ABSTRACT
The cultural politics of the early nineteenth-century plebeian public sphere depended on a notion of intellectual praxis fundamentally distinct from its bourgeois counterpart. For three dominant radical plebeian intellectuals of the period—Thomas Spence, T.J. Wooler and William Cobbett—a conception of critical discourse unrelated to the immediate social and economic experience of their audience was anathema. ‘Culture’, for these intellectuals, was irrevocably wedded to the collective liberation of their print constituencies in the wider plebeian public sphere; both a ‘whole way of life’ as well as a means to a better one. 1 In this conception of cultural politics these English plebeian intellectuals were helping to establish a radical cultural tradition in Britain that would profoundly influence the liberatory aspirations embedded within subsequent working-class cultural projects in the nineteenth and twentieth centuries, encompassing what the cultural historian Tom Steele has defined as an alternative national moral identity rooted in a popular expression of radical ‘Englishness’. In The Emergence of Cultural Studies (1997) he maps a tradition of popular cultural praxis that I would argue has its foundation in the intellectual activism and social criticism of the early nineteenth-century plebeian public sphere. Searching for the roots of this unique tradition, Steele asks:
How did it happen that by the beginning of the twentieth century working people in this country appeared not only to have established a decent and humane culture of their own, which denied the claims to moral superiority of the capitalist order, but also that they identified with some notion of ‘Englishness’ which appeared to fuse elements of that same working-class culture with a common, national, identity?

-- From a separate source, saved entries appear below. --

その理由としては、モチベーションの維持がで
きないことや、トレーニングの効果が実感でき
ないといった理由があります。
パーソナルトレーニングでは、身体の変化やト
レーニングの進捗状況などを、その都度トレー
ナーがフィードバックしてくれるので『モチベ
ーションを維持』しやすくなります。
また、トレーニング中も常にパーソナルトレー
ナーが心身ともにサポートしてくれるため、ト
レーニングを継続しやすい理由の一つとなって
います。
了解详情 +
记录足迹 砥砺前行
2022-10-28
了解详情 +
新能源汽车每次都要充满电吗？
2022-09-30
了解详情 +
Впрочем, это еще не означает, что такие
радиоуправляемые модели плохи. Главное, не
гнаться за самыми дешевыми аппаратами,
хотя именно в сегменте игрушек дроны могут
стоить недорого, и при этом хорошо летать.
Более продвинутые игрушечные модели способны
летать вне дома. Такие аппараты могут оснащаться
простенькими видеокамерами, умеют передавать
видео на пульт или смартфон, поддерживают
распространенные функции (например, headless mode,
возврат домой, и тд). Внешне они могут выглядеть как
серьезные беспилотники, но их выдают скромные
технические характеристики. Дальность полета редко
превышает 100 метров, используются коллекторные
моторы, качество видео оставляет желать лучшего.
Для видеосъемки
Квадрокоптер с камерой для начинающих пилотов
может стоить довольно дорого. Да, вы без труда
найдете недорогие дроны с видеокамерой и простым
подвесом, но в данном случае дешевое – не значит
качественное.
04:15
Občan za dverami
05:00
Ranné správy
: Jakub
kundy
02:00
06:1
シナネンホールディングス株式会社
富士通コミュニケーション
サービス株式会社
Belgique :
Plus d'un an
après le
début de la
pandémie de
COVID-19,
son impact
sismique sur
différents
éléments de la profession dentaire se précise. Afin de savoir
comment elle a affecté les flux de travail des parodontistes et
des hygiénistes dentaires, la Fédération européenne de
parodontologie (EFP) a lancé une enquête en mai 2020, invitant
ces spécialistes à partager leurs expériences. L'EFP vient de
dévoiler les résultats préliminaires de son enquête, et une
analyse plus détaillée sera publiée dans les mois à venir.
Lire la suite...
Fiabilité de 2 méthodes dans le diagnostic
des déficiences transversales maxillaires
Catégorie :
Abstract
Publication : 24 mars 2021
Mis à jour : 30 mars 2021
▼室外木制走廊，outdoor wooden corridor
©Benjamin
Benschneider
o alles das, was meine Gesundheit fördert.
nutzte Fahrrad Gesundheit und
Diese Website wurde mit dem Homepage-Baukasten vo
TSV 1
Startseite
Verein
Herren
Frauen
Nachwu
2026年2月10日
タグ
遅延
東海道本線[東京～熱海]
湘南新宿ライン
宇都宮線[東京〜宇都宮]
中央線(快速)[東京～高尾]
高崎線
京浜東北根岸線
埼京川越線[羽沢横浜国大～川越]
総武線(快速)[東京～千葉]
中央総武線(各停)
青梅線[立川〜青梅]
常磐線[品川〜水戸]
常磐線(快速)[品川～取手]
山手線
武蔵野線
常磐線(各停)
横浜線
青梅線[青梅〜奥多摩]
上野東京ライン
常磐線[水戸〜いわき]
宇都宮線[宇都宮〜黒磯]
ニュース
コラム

In his response to this question he outlines the rudiments of a working-class cultural project of coordinated and collective action: ‘I want to suggest here that this can only be understood if we see the “culture” of working people not simply as a set of attitudes and rituals laid down in some traditional past, but as a complex of purposive activities designed to improve their individual and collective lot in the 150face of a clearly understood oppression.’ 2 This radical English cultural tradition, defined by Steele as ‘a complex of purposive activities’ assembled ‘in the face of a clearly understood oppression’, has its roots in England’s modern national historical experience, most particularly in those key episodes of radical cultural history discussed in Chapter 3. The unprecedented social and economic change of the early nineteenth century called forth a new expression of radical cultural politics informed by this history, responding to the unique moral and ideological challenges of an emergent industrial capitalism.